■ Requirement
Copying exactly, give the lines in the material below from the one with "[112,182,168,210] 内容 -> [133,161,187,188] 流程" to the one with "(370, 240) none", ends included, and nothing besides.

■ Records provided
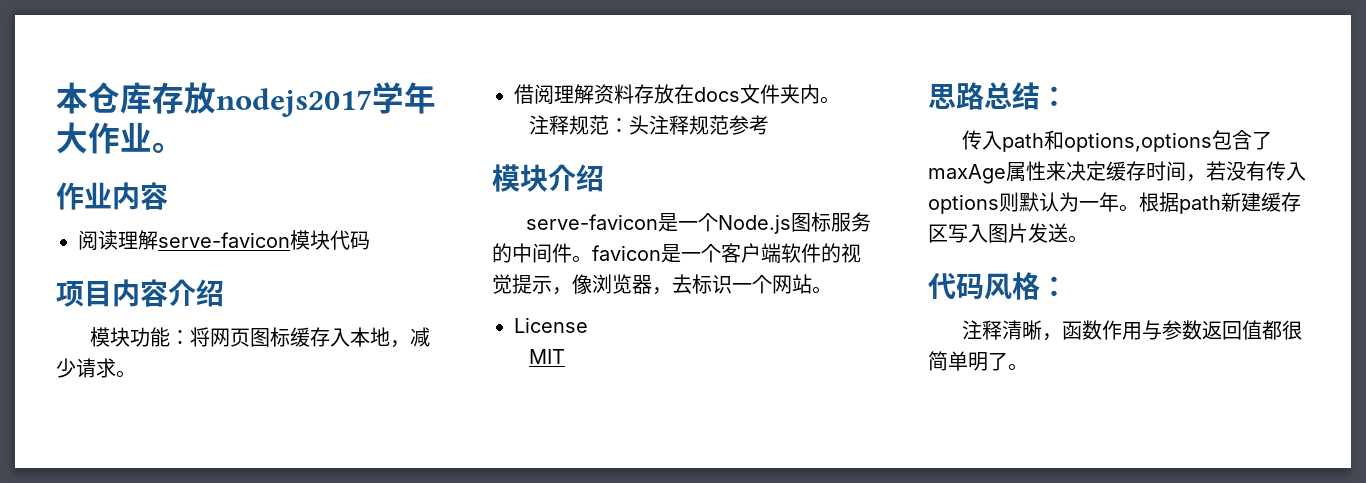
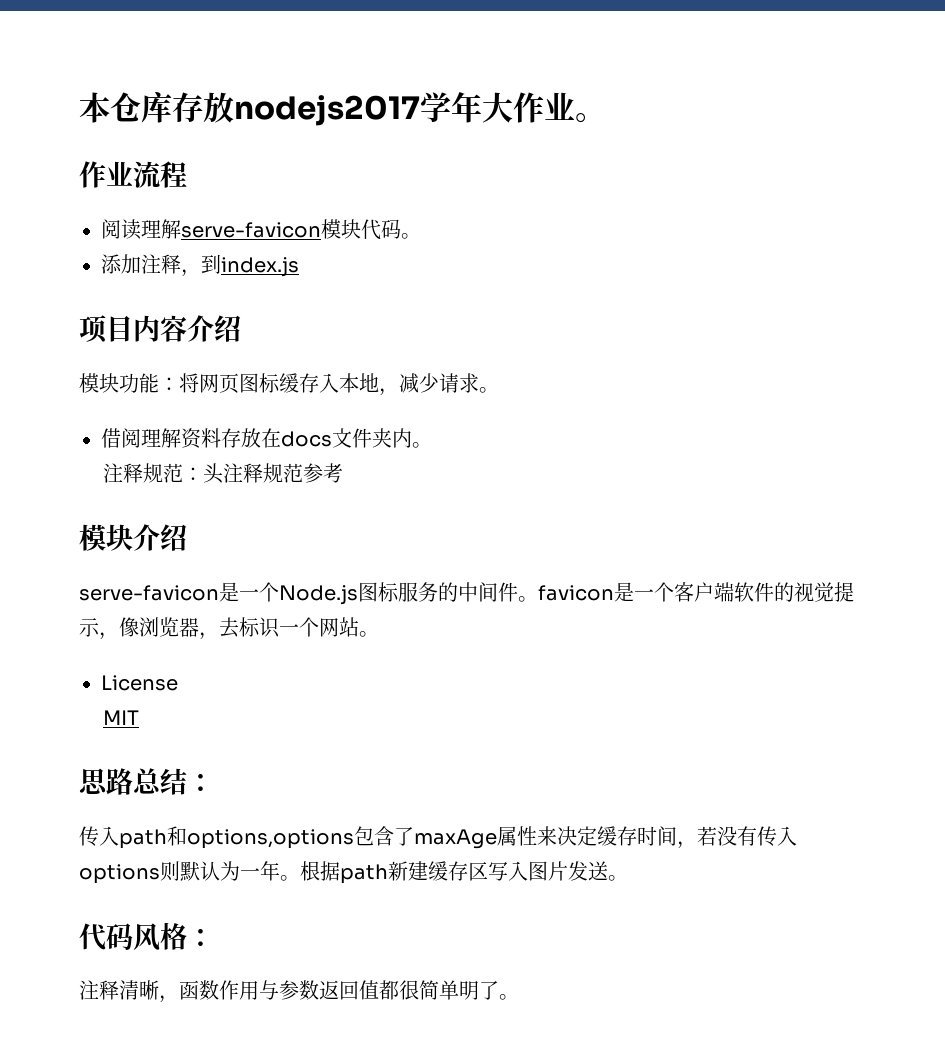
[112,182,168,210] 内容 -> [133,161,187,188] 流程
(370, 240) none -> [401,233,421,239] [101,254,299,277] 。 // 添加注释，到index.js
---
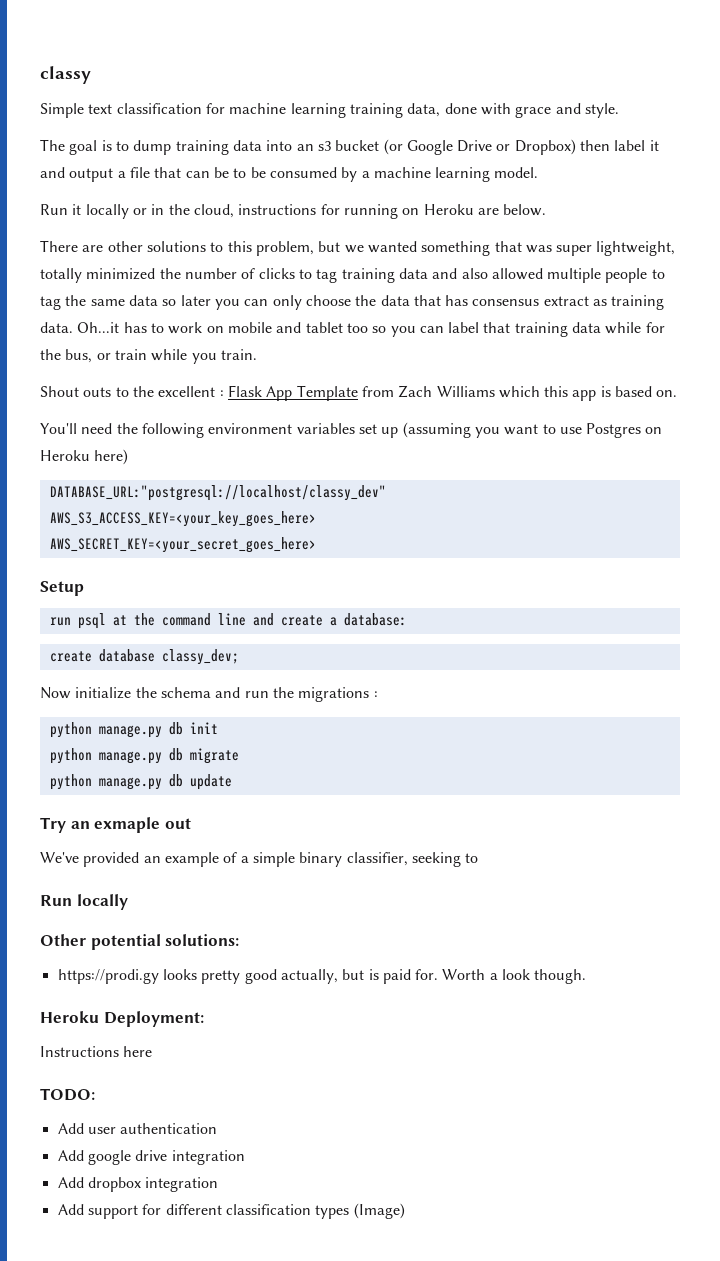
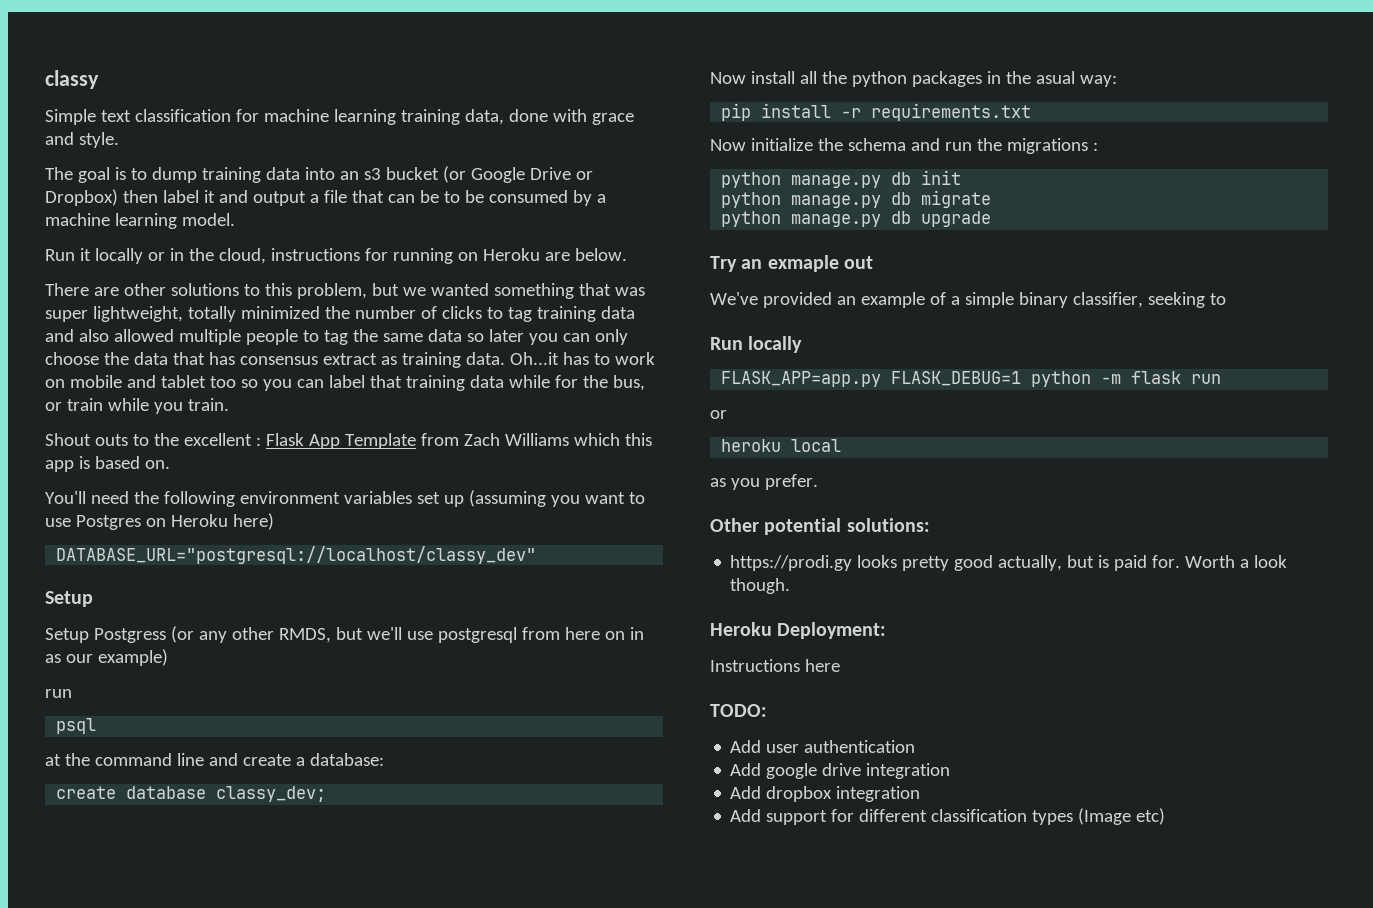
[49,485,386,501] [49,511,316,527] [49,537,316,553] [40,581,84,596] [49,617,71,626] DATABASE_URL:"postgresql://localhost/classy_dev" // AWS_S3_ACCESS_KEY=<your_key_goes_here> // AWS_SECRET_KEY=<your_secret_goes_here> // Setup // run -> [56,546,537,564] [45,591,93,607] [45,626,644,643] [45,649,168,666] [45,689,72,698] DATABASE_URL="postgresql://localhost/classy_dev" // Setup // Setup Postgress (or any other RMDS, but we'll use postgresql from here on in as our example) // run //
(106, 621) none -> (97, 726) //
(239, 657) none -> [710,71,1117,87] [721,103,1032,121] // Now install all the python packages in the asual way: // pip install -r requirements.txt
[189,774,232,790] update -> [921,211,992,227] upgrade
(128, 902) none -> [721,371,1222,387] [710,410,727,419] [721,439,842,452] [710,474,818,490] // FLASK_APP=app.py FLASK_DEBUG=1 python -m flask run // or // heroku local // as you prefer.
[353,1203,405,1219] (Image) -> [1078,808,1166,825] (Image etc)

■ Solved problem
[112,182,168,210] 内容 -> [133,161,187,188] 流程
(370, 240) none -> [401,233,421,239] [101,254,299,277] 。 // 添加注释，到index.js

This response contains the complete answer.